## PROBLEM DESCRIPTION
Write out exactly the lines of the entries below from the one holding "Use this to speed up, or slow down songs." to the one holding "While Suno AI", inclusive, and leave out all other lines.

## GIVEN INFORMATION
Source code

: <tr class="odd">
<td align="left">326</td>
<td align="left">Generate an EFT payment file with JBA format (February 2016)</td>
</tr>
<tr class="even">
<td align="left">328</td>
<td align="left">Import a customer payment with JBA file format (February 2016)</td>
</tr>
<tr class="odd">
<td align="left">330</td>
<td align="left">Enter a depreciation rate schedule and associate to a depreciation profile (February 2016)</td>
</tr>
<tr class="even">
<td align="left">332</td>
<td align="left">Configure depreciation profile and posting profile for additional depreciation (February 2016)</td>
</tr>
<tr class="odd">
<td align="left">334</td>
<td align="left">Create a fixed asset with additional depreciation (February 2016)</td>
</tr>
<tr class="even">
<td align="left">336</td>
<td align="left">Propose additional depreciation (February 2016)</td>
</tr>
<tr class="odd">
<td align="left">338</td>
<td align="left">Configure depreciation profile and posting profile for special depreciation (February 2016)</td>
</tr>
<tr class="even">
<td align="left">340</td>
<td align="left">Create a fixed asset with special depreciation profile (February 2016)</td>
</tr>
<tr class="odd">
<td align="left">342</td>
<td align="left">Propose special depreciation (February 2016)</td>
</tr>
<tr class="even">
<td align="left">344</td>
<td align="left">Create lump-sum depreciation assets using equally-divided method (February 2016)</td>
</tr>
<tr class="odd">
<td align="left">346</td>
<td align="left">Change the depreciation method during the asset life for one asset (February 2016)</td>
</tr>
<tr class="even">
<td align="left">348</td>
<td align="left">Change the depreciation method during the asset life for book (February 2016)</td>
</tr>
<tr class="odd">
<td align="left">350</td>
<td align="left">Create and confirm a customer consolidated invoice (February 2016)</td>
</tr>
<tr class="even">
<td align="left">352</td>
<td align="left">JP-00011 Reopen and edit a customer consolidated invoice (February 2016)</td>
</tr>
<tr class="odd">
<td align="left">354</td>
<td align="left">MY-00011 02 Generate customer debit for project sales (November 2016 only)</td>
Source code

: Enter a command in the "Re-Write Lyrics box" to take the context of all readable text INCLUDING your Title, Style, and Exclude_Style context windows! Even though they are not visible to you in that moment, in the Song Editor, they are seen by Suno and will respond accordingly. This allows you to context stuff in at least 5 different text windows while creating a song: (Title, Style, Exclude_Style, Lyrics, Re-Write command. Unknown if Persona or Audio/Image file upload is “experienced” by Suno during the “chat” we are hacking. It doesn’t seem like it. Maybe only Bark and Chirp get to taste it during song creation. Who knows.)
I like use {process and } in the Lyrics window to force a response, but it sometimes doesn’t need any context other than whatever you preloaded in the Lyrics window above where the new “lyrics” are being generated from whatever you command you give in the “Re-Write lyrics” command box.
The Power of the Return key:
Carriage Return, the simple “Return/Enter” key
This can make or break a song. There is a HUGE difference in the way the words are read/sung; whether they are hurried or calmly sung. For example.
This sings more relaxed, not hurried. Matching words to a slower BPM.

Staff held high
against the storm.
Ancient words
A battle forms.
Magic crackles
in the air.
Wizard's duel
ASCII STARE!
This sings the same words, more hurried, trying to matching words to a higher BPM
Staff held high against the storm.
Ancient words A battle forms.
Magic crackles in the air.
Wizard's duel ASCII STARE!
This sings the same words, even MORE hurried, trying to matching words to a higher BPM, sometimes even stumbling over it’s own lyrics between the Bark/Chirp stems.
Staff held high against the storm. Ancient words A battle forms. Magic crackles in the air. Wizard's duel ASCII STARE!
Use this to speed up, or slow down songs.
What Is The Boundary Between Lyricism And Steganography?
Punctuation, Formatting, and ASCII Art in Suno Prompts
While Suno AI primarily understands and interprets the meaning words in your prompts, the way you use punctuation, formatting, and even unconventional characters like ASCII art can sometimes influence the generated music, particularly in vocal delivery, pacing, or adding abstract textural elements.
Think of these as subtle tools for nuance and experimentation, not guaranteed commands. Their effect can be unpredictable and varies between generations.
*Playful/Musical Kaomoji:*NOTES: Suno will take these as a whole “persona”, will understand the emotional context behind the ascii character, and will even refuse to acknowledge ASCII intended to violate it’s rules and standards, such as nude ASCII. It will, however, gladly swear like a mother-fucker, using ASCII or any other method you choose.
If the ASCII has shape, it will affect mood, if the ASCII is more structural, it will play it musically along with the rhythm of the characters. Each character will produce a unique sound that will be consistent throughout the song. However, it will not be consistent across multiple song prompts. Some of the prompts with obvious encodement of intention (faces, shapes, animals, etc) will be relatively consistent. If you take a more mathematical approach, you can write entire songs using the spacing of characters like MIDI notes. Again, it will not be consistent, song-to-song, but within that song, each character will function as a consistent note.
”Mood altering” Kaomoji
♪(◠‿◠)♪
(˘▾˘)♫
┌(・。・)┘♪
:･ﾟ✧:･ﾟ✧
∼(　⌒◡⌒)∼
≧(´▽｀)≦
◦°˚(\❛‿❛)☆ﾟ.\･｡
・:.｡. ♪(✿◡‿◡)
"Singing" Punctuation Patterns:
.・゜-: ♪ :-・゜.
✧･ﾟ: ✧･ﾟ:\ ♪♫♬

## ANSWER TO THIS TASK
Use this to speed up, or slow down songs.
What Is The Boundary Between Lyricism And Steganography?
Punctuation, Formatting, and ASCII Art in Suno Prompts
While Suno AI primarily understands and interprets the meaning words in your prompts, the way you use punctuation, formatting, and even unconventional characters like ASCII art can sometimes influence the generated music, particularly in vocal delivery, pacing, or adding abstract textural elements.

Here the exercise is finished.